FUI VÍTIMA DE RACISMO...

Por mais uma vez fui vítima de racismo. O "infeliz" acontecimento se deu há algumas horas atrás... mas continuo ainda com muita raiva. Então preferi escrever emprenhado por este sentimento como forma de purgá-lo. Aí vai...


No ano de 1999 fui impedido de entrar numa agência de banco na Pituba, sob a alegação da "superlotação" local. Tal ato me fez escrever um artigo para o jornal A Tarde intitulado "Apartheid Disfarçado". A partir daí fui entrevistado e saí na contracapa do periódico relatando o fato.
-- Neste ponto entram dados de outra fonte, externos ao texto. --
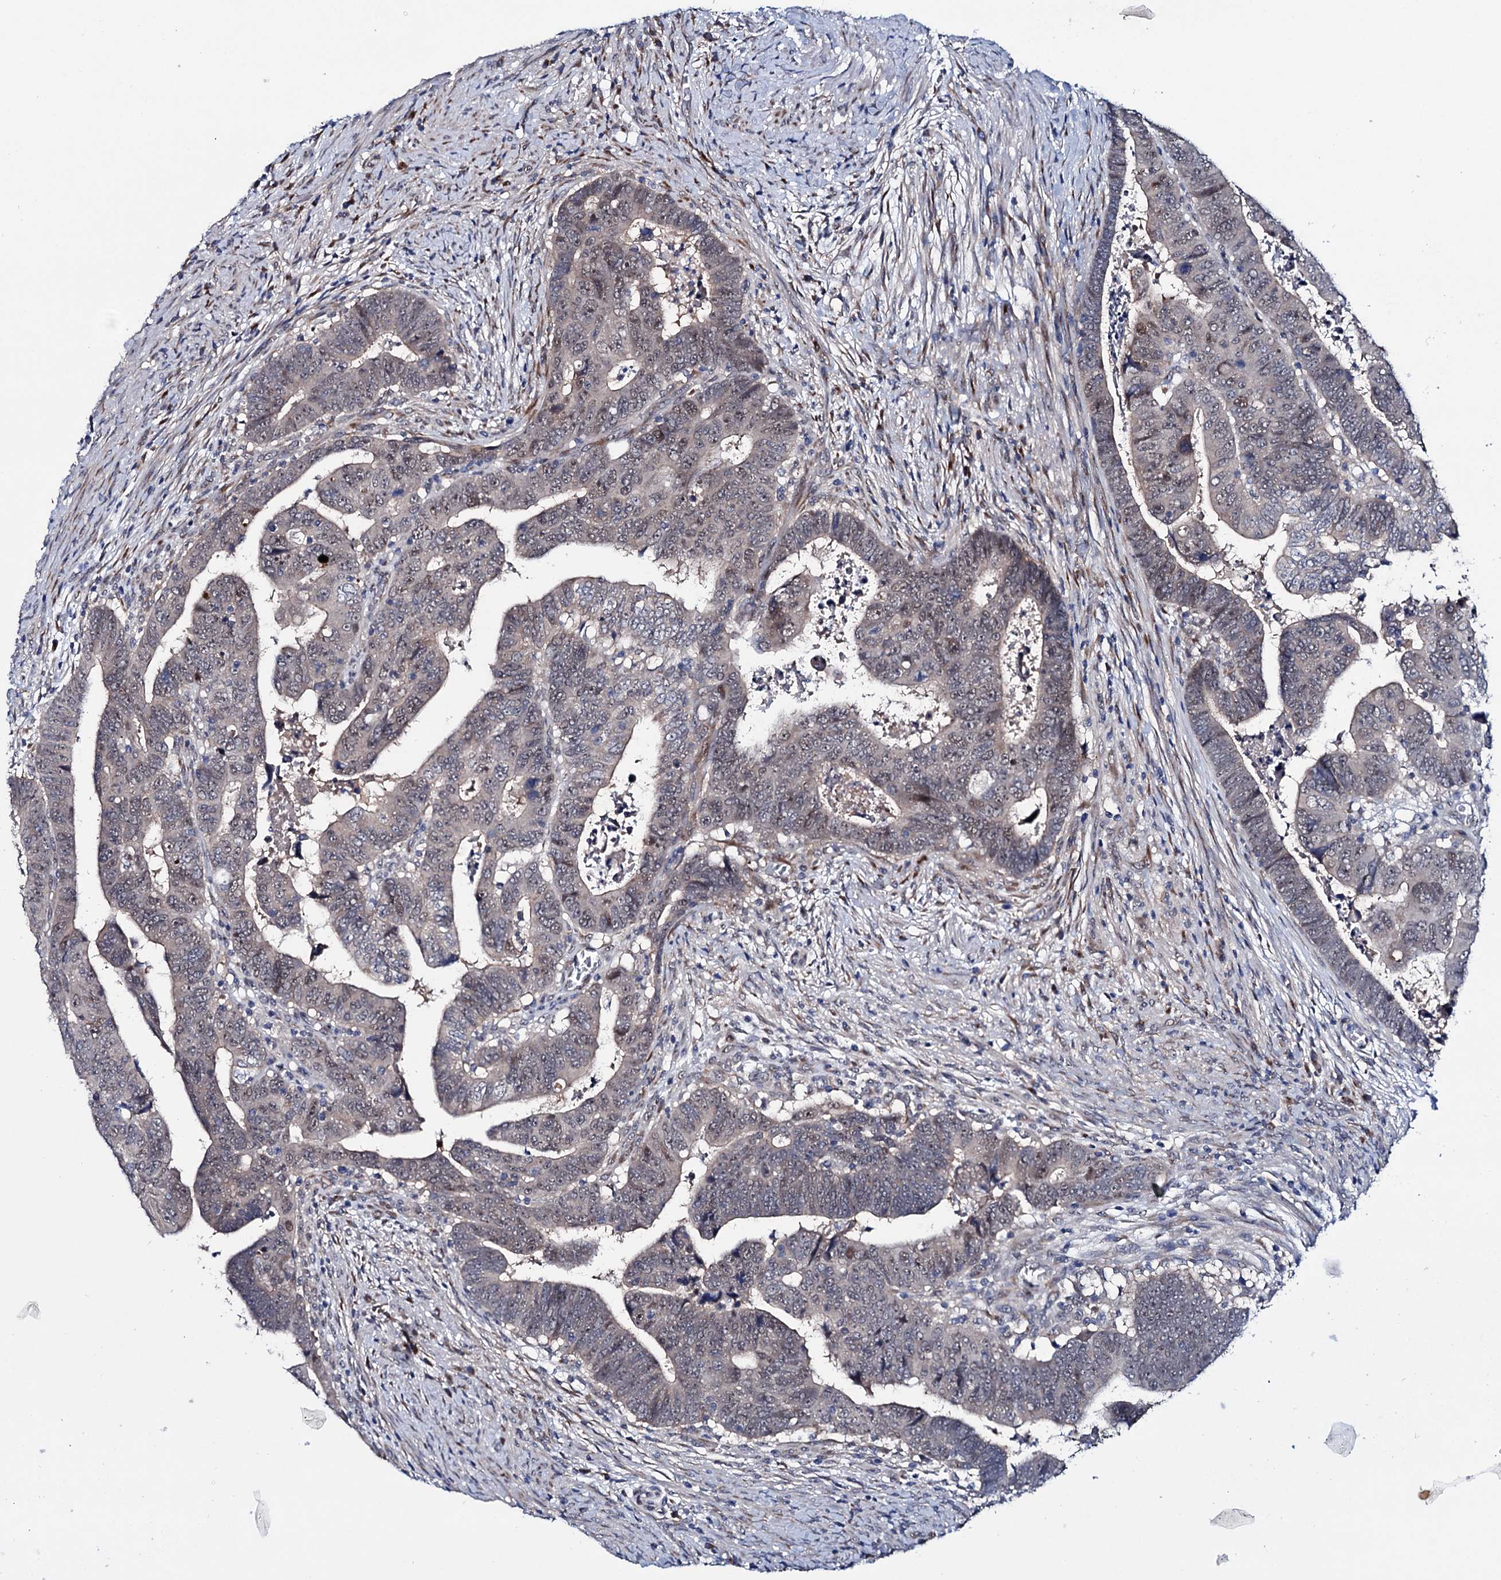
{"staining": {"intensity": "weak", "quantity": "25%-75%", "location": "nuclear"}, "tissue": "colorectal cancer", "cell_type": "Tumor cells", "image_type": "cancer", "snomed": [{"axis": "morphology", "description": "Normal tissue, NOS"}, {"axis": "morphology", "description": "Adenocarcinoma, NOS"}, {"axis": "topography", "description": "Rectum"}], "caption": "Colorectal adenocarcinoma stained with DAB (3,3'-diaminobenzidine) IHC reveals low levels of weak nuclear expression in about 25%-75% of tumor cells.", "gene": "EYA4", "patient": {"sex": "female", "age": 65}}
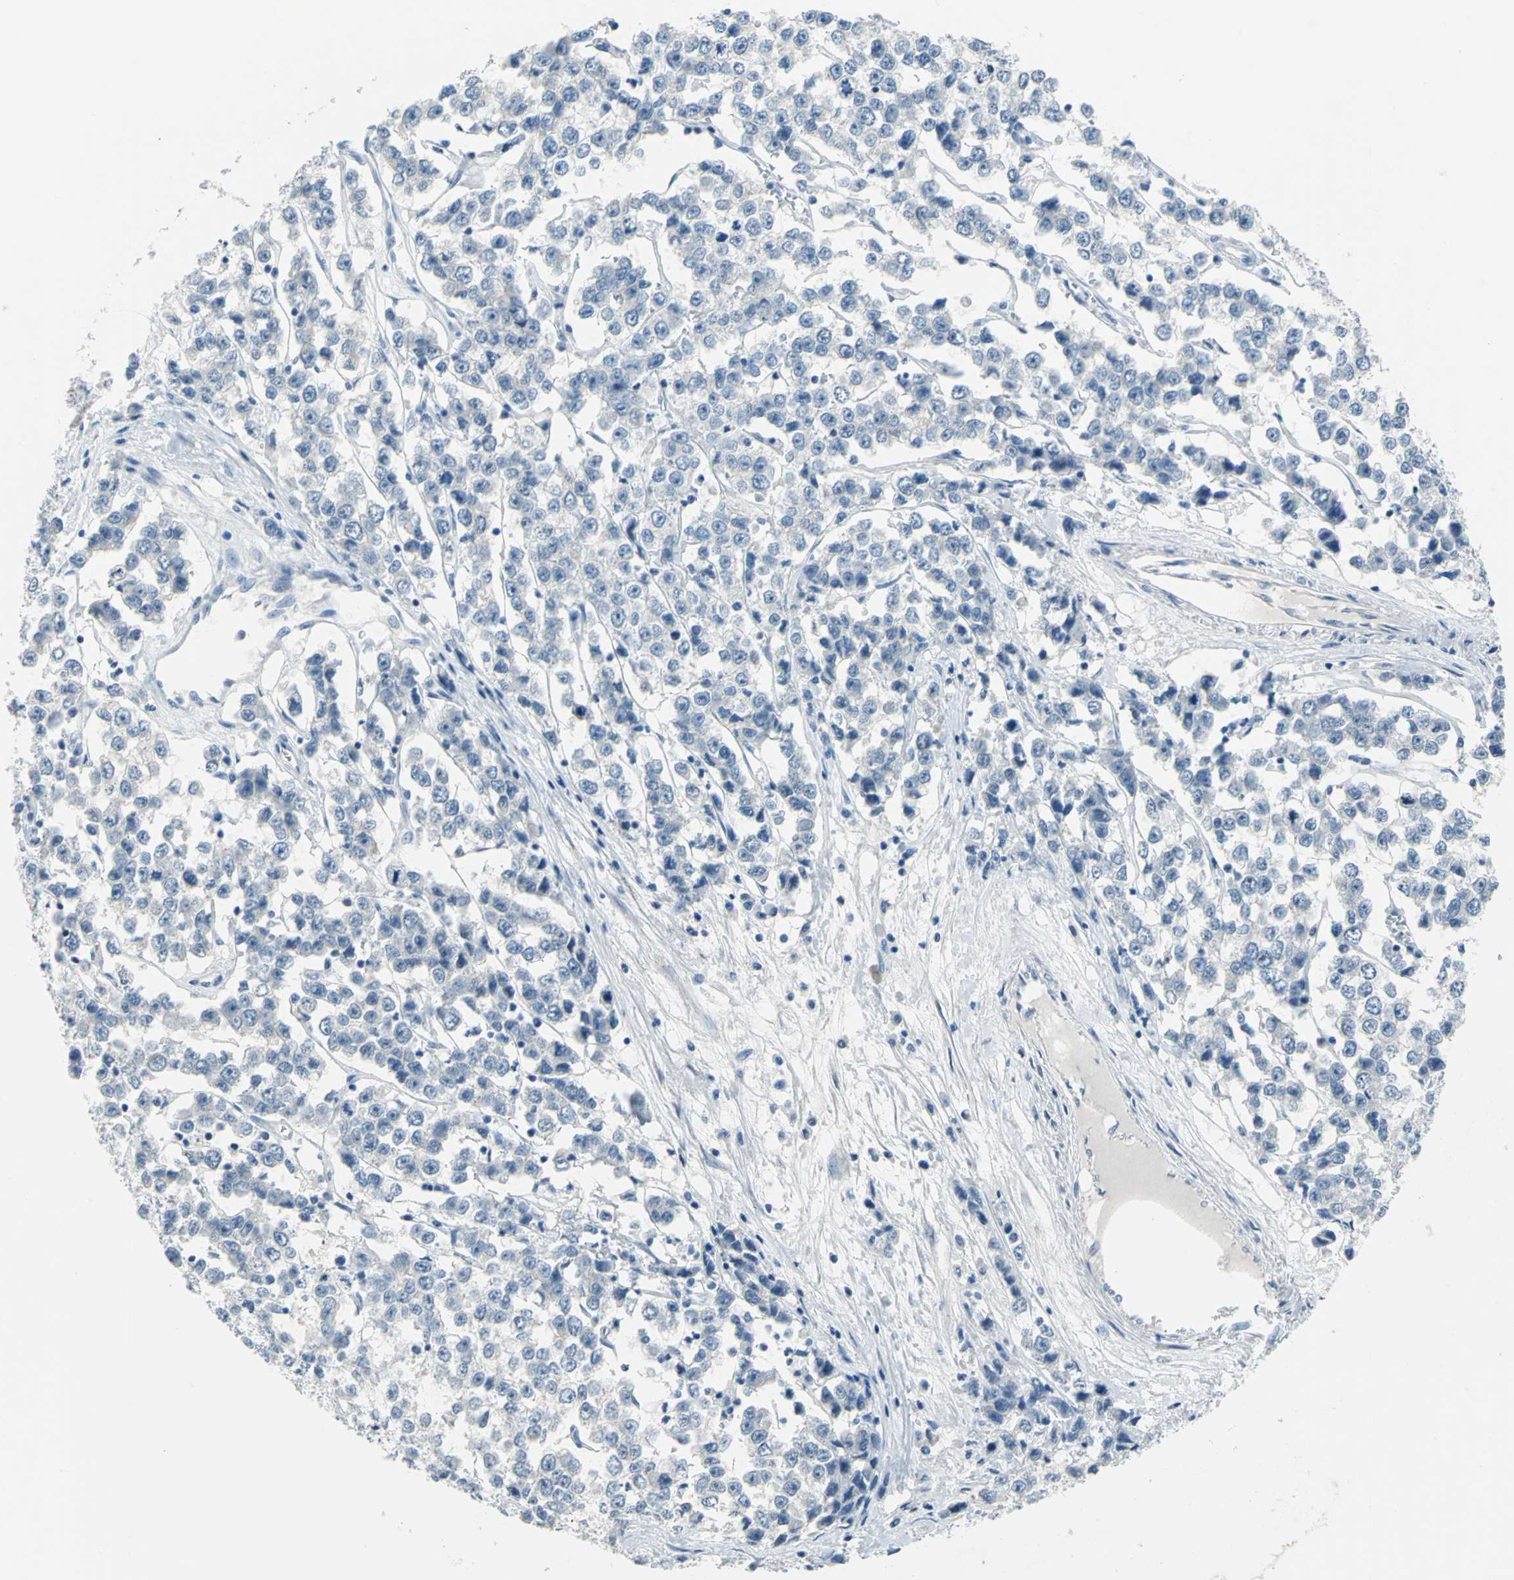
{"staining": {"intensity": "weak", "quantity": "<25%", "location": "cytoplasmic/membranous"}, "tissue": "testis cancer", "cell_type": "Tumor cells", "image_type": "cancer", "snomed": [{"axis": "morphology", "description": "Seminoma, NOS"}, {"axis": "morphology", "description": "Carcinoma, Embryonal, NOS"}, {"axis": "topography", "description": "Testis"}], "caption": "High magnification brightfield microscopy of seminoma (testis) stained with DAB (brown) and counterstained with hematoxylin (blue): tumor cells show no significant positivity.", "gene": "MUC4", "patient": {"sex": "male", "age": 52}}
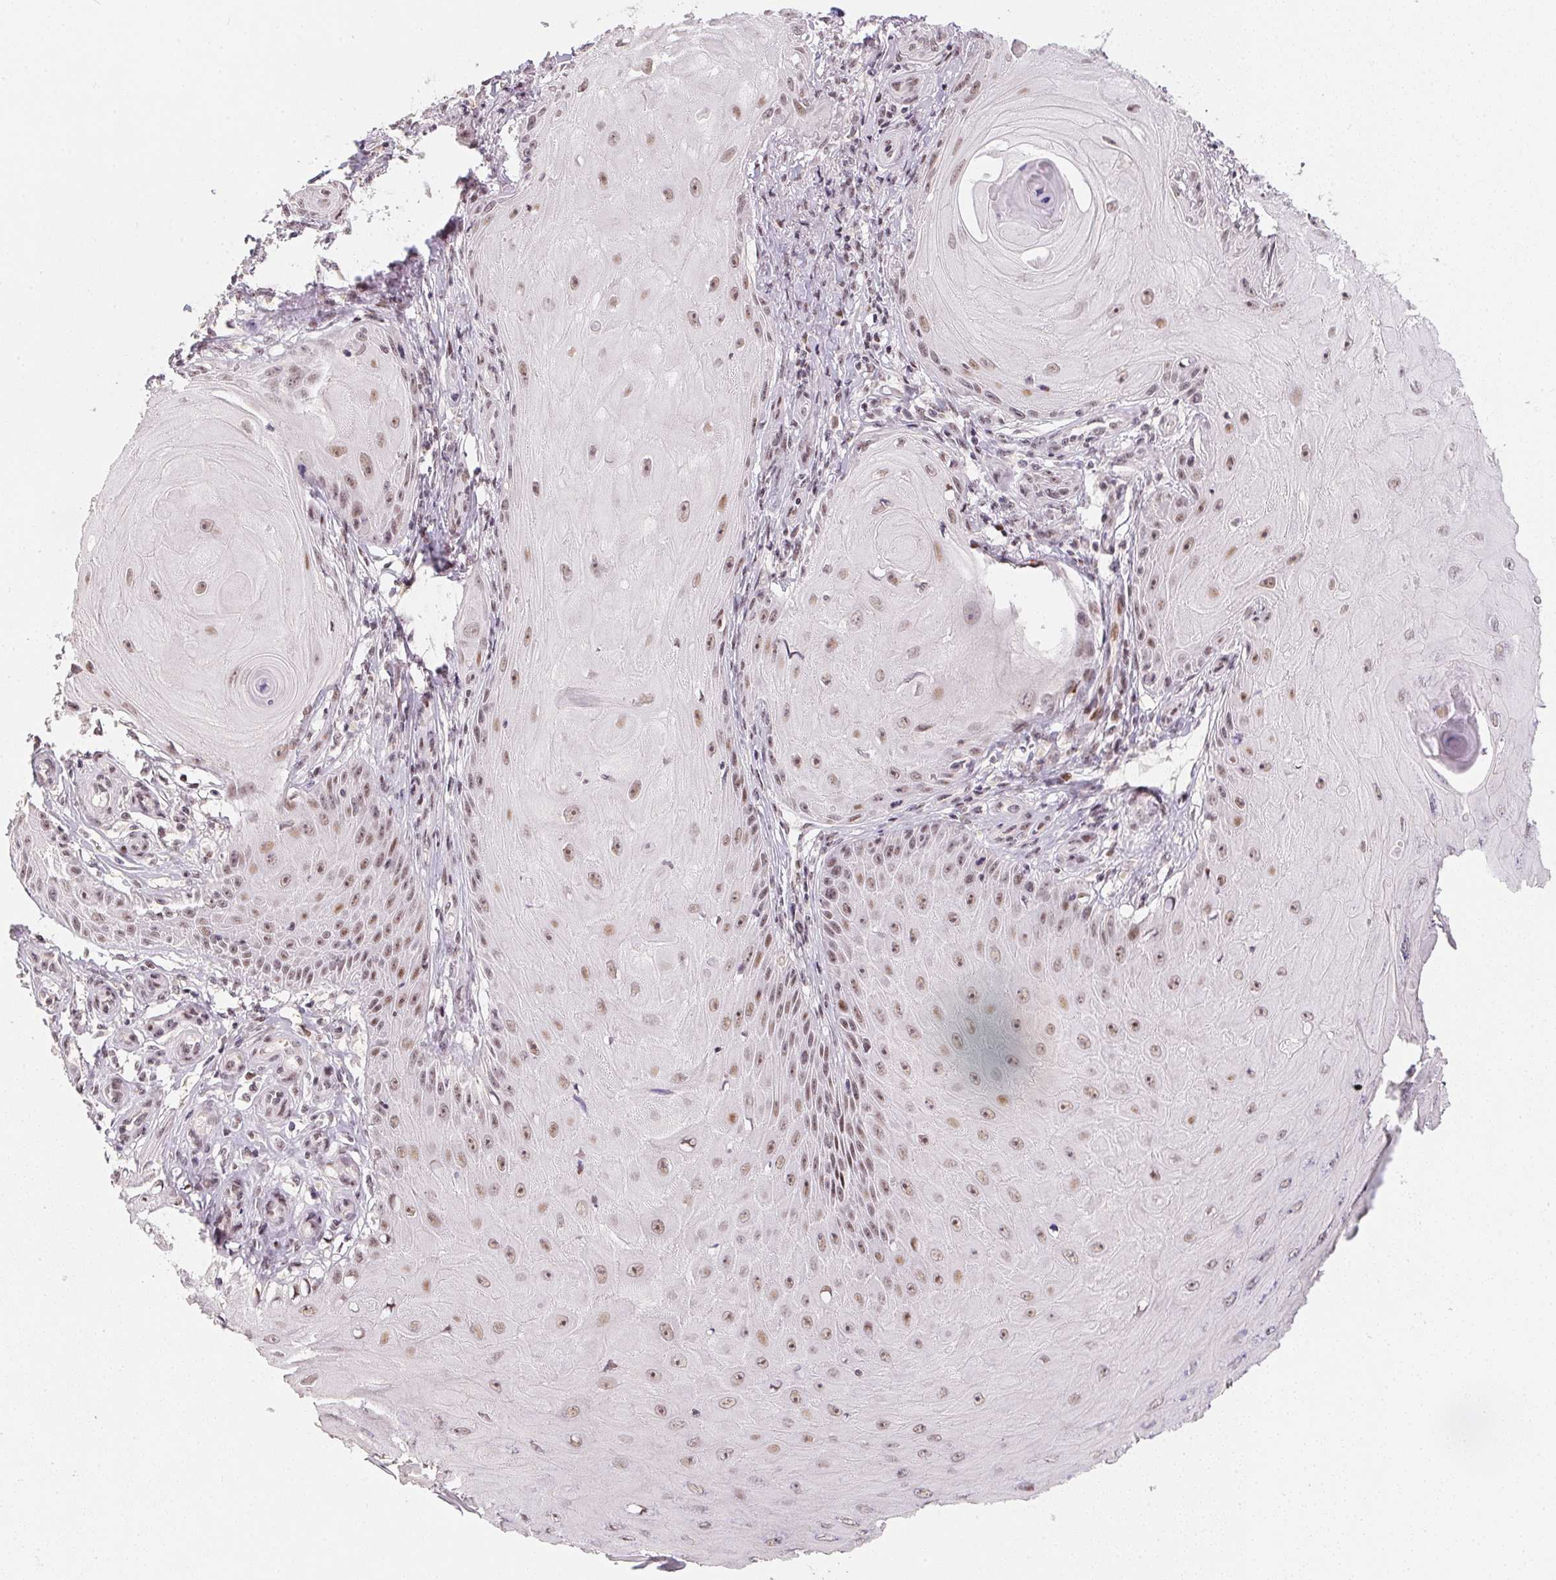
{"staining": {"intensity": "weak", "quantity": "25%-75%", "location": "nuclear"}, "tissue": "skin cancer", "cell_type": "Tumor cells", "image_type": "cancer", "snomed": [{"axis": "morphology", "description": "Squamous cell carcinoma, NOS"}, {"axis": "topography", "description": "Skin"}], "caption": "This micrograph reveals IHC staining of human skin cancer (squamous cell carcinoma), with low weak nuclear staining in about 25%-75% of tumor cells.", "gene": "KDM4D", "patient": {"sex": "female", "age": 77}}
Achei que esta ação seria suficiente para contribuir para o combate a esta doença que ainda povoa o imaginário brasileiro.

Nos últimos anos, fui percebendo que divulgar atos de racismo nos veículos de comunicação não bastava para que os autores pudessem compreender a gravidade dos seus atos e as vítimas compensassem todo sentimento de horror, humilhação e impotência que sentem quando são julgadas apenas (e a partir...) da cor da pele.

Com frequência assombrosa percebo - através de experiências pessoais e relatos de outros companheiros - que atitudes "racistas" continuam habitando o quotidiano dos moradores deste país. Migramos das formas mais explícitas de racismo (como aquela relacionada ao Sr. Ministro do STF Joaquim Barbosa, chamado por um parlamentar de "moreninho"), para a esfera do contido no que está "politicamente correto". Justificativas como: "não sabia quem você era" ou "eu não tive a intenção de..." em nada contribuem para amenizar o dano causado à vítima de racismo.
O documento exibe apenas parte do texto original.